▸ **ENTRIES SUPPLIED**:
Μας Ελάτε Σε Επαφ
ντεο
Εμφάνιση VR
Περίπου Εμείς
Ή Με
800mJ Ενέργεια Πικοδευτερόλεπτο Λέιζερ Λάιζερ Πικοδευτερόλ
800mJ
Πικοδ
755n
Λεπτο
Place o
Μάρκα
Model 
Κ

▸ **TASK TO CARRY OUT**: Return all of the data above exactly, leaving out no line.

▸ **COMPLETED TASK**:
Μας Ελάτε Σε Επαφ
ντεο
Εμφάνιση VR
Περίπου Εμείς
Ή Με
800mJ Ενέργεια Πικοδευτερόλεπτο Λέιζερ Λάιζερ Πικοδευτερόλ
800mJ
Πικοδ
755n
Λεπτο
Place o
Μάρκα
Model 
Κ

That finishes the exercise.